Now there's some pretzel logic for ya.

Destroy countries and people for oil,
then just go ahead and ruin the rest
of the earth while you're at it. Just
trash one of the last wilderness areas,
and drive the eco system over the edge
as fast as you can. Can you say "Greenhouse Gases"?

Oh I forgot, Global Warming is an unproven theory,
like evolution...and the world being round.

Don
“With oil trading at nearly $50.00 a barrel, the case for Alaska National Wildlife Rescue (ANWR) is more compelling than ever,” Senator Pete Domenici (Chairman of the Senate Energy and Natural Resources Committee) stated. “We have the technology to develop oil without harming wildlife.”

Geologists believe the refuge holds 11 billion barrels of oil.



Pete, Pete, Pete. The effect of the ANWR on world oil prices will be next to nil, and you know it. Eleven billion barrels sounds like a veritable ocean of the bubblin' crude, but it represents only about 134 days total at our present global consumption rate of 82 millions mbpd (million barrels per/day). By the time the field is developed and producing, that demand will be much higher. Try harder, Senator.
david sobien
I believe big oil does not want to do Alaska anymore. It would cost around $20 to$25 a barrel to drill and transport the oil in Alaska. I dont know the exact costs (I am guessing). It would cost about $.5 to produce a larger volume of oil in Iraq. The easy profit is in Iraq once the shooting stops. Or I should say if the shooting stops.
maximus7
Shutting down government for oil profits? Gee that doesn't rate even a 3 on my death for oil meter.


Indianhead
Before Texas was free, before
the oil companies ruled, there was
a flag that flew over The Alamo.
A flag fought for by Tennessians,
Louisianians, Alabamans, and
Mississippians. A Flag of freedom.
If Texas can remember who made
them free they will remember the
first Lone Star flag, which was first hoisted
in the Florida Parishes of La.

If they can't remember Jim Bowie and
his brothers, damn them. Rebels made
Texas, not GWB.
Indianhead
DWB04
here's the facts as I know it... most oil companies have bowed out on this effort

with the exception of one.........this is an effort by Alaskan legislators to provide jobs... even if it means destroying the Arctic Refuge and the fact that there is not enough oil that could be had from this endeavor..........

they want to destroy the environment just to provide jobs.....and in essence there is not enough oil anyway.......this is a ruse
Frenchy
Although I believe that the environmental impact would be minimal, the rewards reaped would also be minimal.
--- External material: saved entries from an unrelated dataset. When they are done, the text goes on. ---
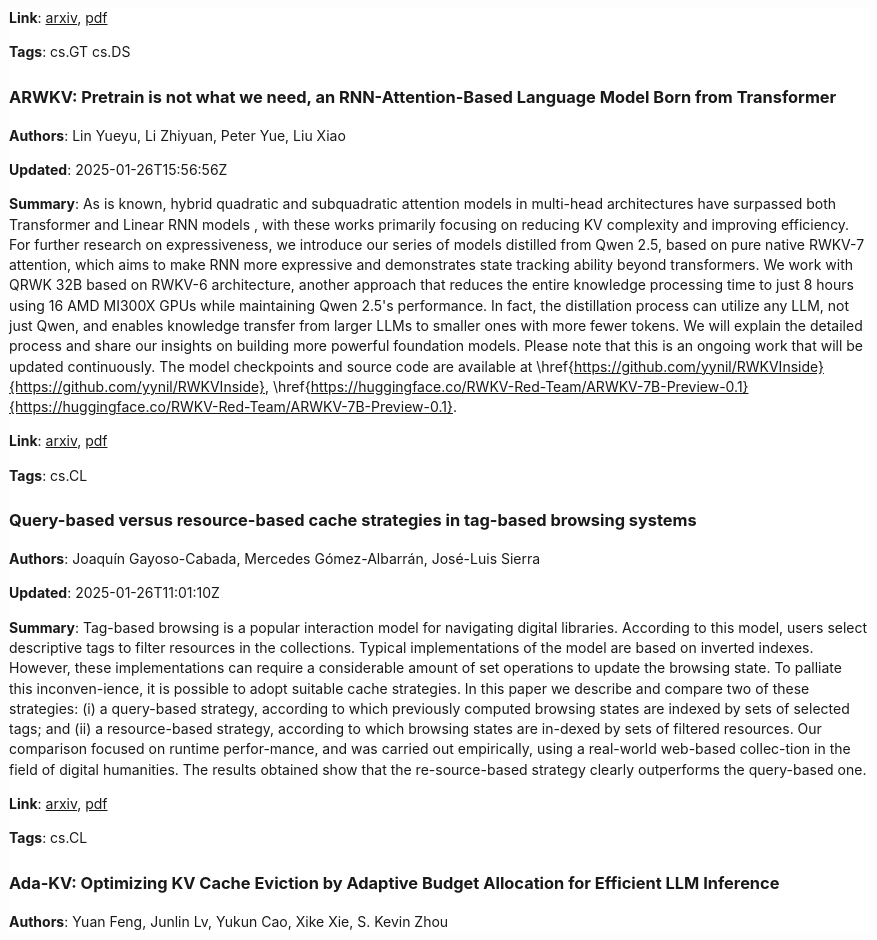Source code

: **Link**: [arxiv](http://arxiv.org/abs/2501.15782v1),  [pdf](http://arxiv.org/pdf/2501.15782v1)

**Tags**: cs.GT cs.DS 



### ARWKV: Pretrain is not what we need, an RNN-Attention-Based Language   Model Born from Transformer
**Authors**: Lin Yueyu, Li Zhiyuan, Peter Yue, Liu Xiao

**Updated**: 2025-01-26T15:56:56Z

**Summary**: As is known, hybrid quadratic and subquadratic attention models in multi-head architectures have surpassed both Transformer and Linear RNN models , with these works primarily focusing on reducing KV complexity and improving efficiency. For further research on expressiveness, we introduce our series of models distilled from Qwen 2.5, based on pure native RWKV-7 attention, which aims to make RNN more expressive and demonstrates state tracking ability beyond transformers. We work with QRWK 32B based on RWKV-6 architecture, another approach that reduces the entire knowledge processing time to just 8 hours using 16 AMD MI300X GPUs while maintaining Qwen 2.5's performance. In fact, the distillation process can utilize any LLM, not just Qwen, and enables knowledge transfer from larger LLMs to smaller ones with more fewer tokens. We will explain the detailed process and share our insights on building more powerful foundation models. Please note that this is an ongoing work that will be updated continuously. The model checkpoints and source code are available at \href{https://github.com/yynil/RWKVInside}{https://github.com/yynil/RWKVInside}, \href{https://huggingface.co/RWKV-Red-Team/ARWKV-7B-Preview-0.1}{https://huggingface.co/RWKV-Red-Team/ARWKV-7B-Preview-0.1}.

**Link**: [arxiv](http://arxiv.org/abs/2501.15570v1),  [pdf](http://arxiv.org/pdf/2501.15570v1)

**Tags**: cs.CL 



### Query-based versus resource-based cache strategies in tag-based browsing   systems
**Authors**: Joaquín Gayoso-Cabada, Mercedes Gómez-Albarrán, José-Luis Sierra

**Updated**: 2025-01-26T11:01:10Z

**Summary**: Tag-based browsing is a popular interaction model for navigating digital libraries. According to this model, users select descriptive tags to filter resources in the collections. Typical implementations of the model are based on inverted indexes. However, these implementations can require a considerable amount of set operations to update the browsing state. To palliate this inconven-ience, it is possible to adopt suitable cache strategies. In this paper we describe and compare two of these strategies: (i) a query-based strategy, according to which previously computed browsing states are indexed by sets of selected tags; and (ii) a resource-based strategy, according to which browsing states are in-dexed by sets of filtered resources. Our comparison focused on runtime perfor-mance, and was carried out empirically, using a real-world web-based collec-tion in the field of digital humanities. The results obtained show that the re-source-based strategy clearly outperforms the query-based one.

**Link**: [arxiv](http://arxiv.org/abs/2501.15481v1),  [pdf](http://arxiv.org/pdf/2501.15481v1)

**Tags**: cs.CL 



### Ada-KV: Optimizing KV Cache Eviction by Adaptive Budget Allocation for   Efficient LLM Inference
**Authors**: Yuan Feng, Junlin Lv, Yukun Cao, Xike Xie, S. Kevin Zhou
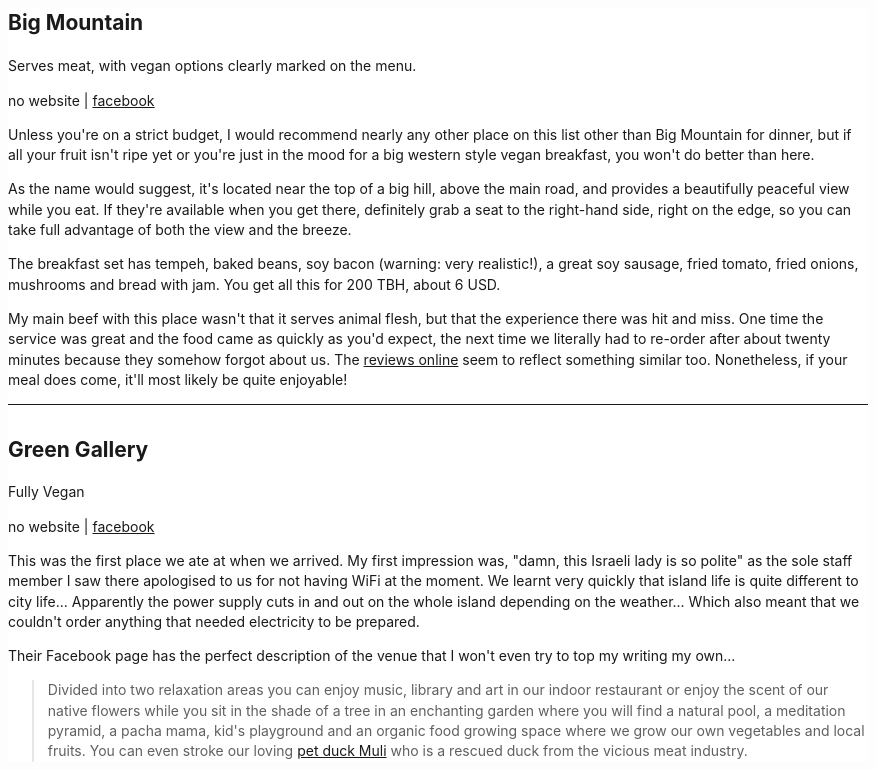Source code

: 
## Big Mountain

Serves meat, with vegan options clearly marked on the menu.

no website | [facebook](https://www.facebook.com/BigMountainRestaurant/)

<prominent-img src="delicious-koh-phangan/bigmountain1" alt="Big Mountain - The Most Delicious Vegan Guide to Koh Phangan, Thailand" caption="Look for this sign from the main road, on your right as you head North."></prominent-img>

Unless you're on a strict budget, I would recommend nearly any other place on this list other than Big Mountain for dinner, but if all your fruit isn't ripe yet or you're just in the mood for a big western style vegan breakfast, you won't do better than here.

As the name would suggest, it's located near the top of a big hill, above the main road, and provides a beautifully peaceful view while you eat. If they're available when you get there, definitely grab a seat to the right-hand side, right on the edge, so you can take full advantage of both the view and the breeze.

<prominent-img src="delicious-koh-phangan/bigmountain2" alt="Big Mountain - The Most Delicious Vegan Guide to Koh Phangan, Thailand"></prominent-img>

The breakfast set has tempeh, baked beans, soy bacon (warning: very realistic!), a great soy sausage, fried tomato, fried onions, mushrooms and bread with jam. You get all this for 200 TBH, about 6 USD.

My main beef with this place wasn't that it serves animal flesh, but that the experience there was hit and miss. One time the service was great and the food came as quickly as you'd expect, the next time we literally had to re-order after about twenty minutes because they somehow forgot about us. The [reviews online](https://www.happycow.net/reviews/big-mountain-koh-phangan-18726) seem to reflect something similar too. Nonetheless, if your meal does come, it'll most likely be quite enjoyable!

---

## Green Gallery

Fully Vegan

no website | [facebook](https://www.facebook.com/greengalleryvg/)

<prominent-img src="delicious-koh-phangan/greengallery1" alt="Green Gallery - The Most Delicious Vegan Guide to Koh Phangan, Thailand"></prominent-img>

This was the first place we ate at when we arrived. My first impression was, "damn, this Israeli lady is so polite" as the sole staff member I saw there apologised to us for not having WiFi at the moment. We learnt very quickly that island life is quite different to city life... Apparently the power supply cuts in and out on the whole island depending on the weather... Which also meant that we couldn't order anything that needed electricity to be prepared.

Their Facebook page has the perfect description of the venue that I won't even try to top my writing my own...

> Divided into two relaxation areas you can enjoy music, library and art in our indoor restaurant or enjoy the scent of our native flowers while you sit in the shade of a tree in an enchanting garden where you will find a natural pool, a meditation pyramid, a pacha mama, kid's playground and an organic food growing space where we grow our own vegetables and local fruits. You can even stroke our loving [pet duck Muli](https://www.facebook.com/greengalleryvg/photos/a.883731395078271.1073741843.642827602501986/971279852990091/?type=3&theater) who is a rescued duck from the vicious meat industry.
It just delays the need to perfect alternatives.
Pete is just thinking of his political capitol in Alaska.
Indianhead
"they want to destroy the environment just to provide jobs.....and in essence there is not enough oil anyway.......this is a ruse "

Well said. Will they defeat the Senate?
If so, the Senate of the US is an impotent body.

An impotent body is...weak, sorry, unworthy
of fire support. F*ck 'em.
DWB04
QUOTE(Indianhead @ Mar 3 2005, 05:17 PM)
"they want to destroy the environment just to provide jobs.....and in essence there is not enough oil anyway.......this is a ruse "

Well said. Will they defeat the Senate?
If so, the Senate of the US is an impotent body.

An impotent body is...weak, sorry, unworthy
of fire support. F*ck 'em.
*

I don't know Indian.......but most of the American public doesn't understand what these Republican Alaskan officials are really interested in.........I guess they want to look like they are creating jobs......but these jobs are empty....because there is not enough oil there to do this or to justify this.....

what does it mean if most oil companies are not supporting this? I guess it means that their studies indicate there is not much there....otherwise wouldn't they be aggressive?